Nolan is out for a second time in Buffalo, after he spent two seasons coaching the team in the mid-1990s. Nolan's first tenure ended after winning NHL coach of the year honors in 1997. He left while feeling disrespected by then-GM Darcy Regier, who offered Nolan a one-year contract extension.
Nolan returned to Buffalo on an interim basis in November 2013 when Ron Rolston was fired as part of a front-office shakeup. Regier was fired at the same time, and former Sabres captain Pat LaFontaine was brought in as president of hockey operations.
LaFontaine then hired Murray in January, before stepping down abruptly after a little more than three months on the job. Nolan lost his biggest backer in LaFontaine. Murray provided the coach an opportunity by signing him to a contract extension despite having no previous working relationship with Nolan.
"We said we hoped it would work, and we would try to make it work," Murray said. "There were no big fights or arguments or anything like that. There might have been a somewhat lack of communication, and that's as much on me as him."
The Sabres are searching for their third coach since Lindy Ruff was fired a month into the NHL's lockout-shortened season in February 2013.
Murray said he has no timetable on when he intends to hire the next coach. He is also willing to wait for potential candidates on current playoff contenders in order to cast as wide a net as possible.
"Certainly, in a perfect world it would be somebody that we have a good relationship, and respect each other and communicate with each other if not every day but on a regular basis," Murray said.
One potential candidate is former NHL defenseman Luke Richardson, who is in his third season coaching the Ottawa Senators' AHL affiliate in Binghamton, New York. Murray previously served as the Senators assistant GM and worked closely with Richardson.
The Sabres are entering a critical phase of their lengthy rebuilding process this offseason. The team is guaranteed having no worse than the second pick in the draft in June. That puts Buffalo in a position to land one of two highly prized centers: Erie Otters' Connor McDavid or Boston University's Jack Eichel, this year's Hobey Baker winner.
Murray acknowledged Nolan was placed in "less than ideal circumstances" taking over a team rebuilding from scratch, and featuring as many as nine players who opened the season in the minors.
"I hope that he moves on and finds a fit that's better, a fit that suits his style and I hope he flourishes from that," Murray said.
Overall, Nolan went 40-87-17 over the past one-plus seasons.
Nolan had difficulty putting together his coaching staff last summer, and failed to bring in a proven defensive-minded assistant to groom Buffalo's young core of defensemen, who struggled with consistency this season.
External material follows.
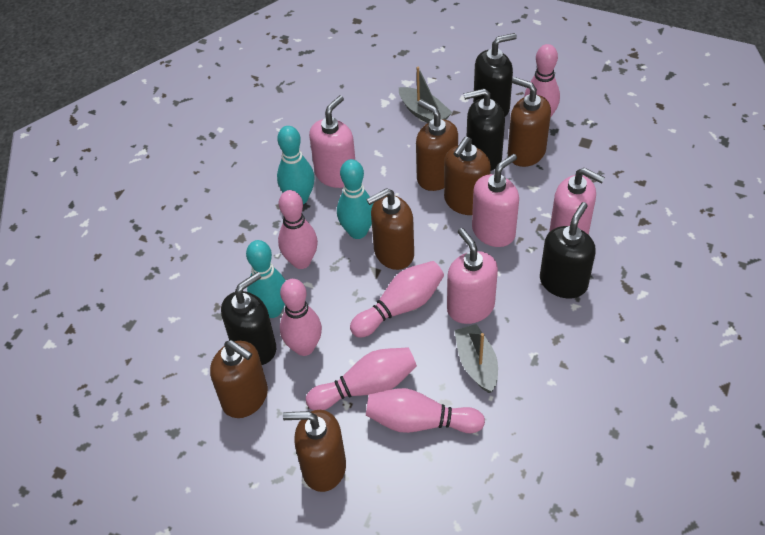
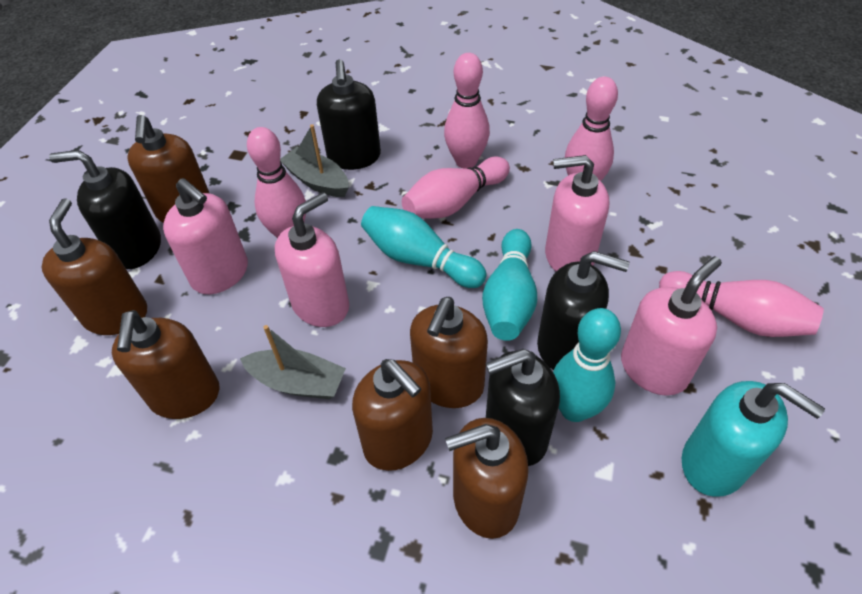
pink bowling pin: 6 -> 5
turquoise soap dispenser: 0 -> 1

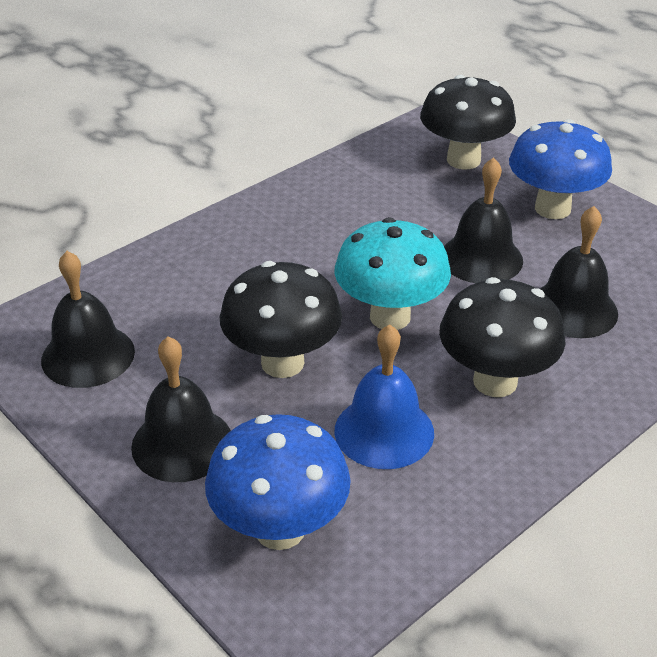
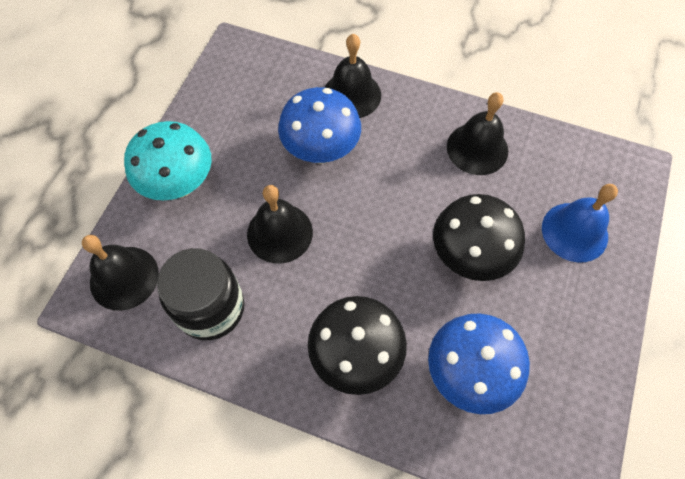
black jar: 0 -> 1
black mushroom: 3 -> 2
Three of Nolan's assistant coaches also won't be returning. Hall of Famer Bryan Trottier and Tom Coolen's contracts were not renewed, and Danny Flynn was fired, the team announced.
Murray did retain goalie coach, former NHLer Arturs Irbe, who has one year left on his contract. Murray credited the work Irbe did handling the Sabres goalies this season, saying it earned him an opportunity to be considered for the job by the next coach.
Nolan also coached the New York Islanders before being fired after his second season in 2008. In his first year, New York went 40-30-12 to make the playoffs.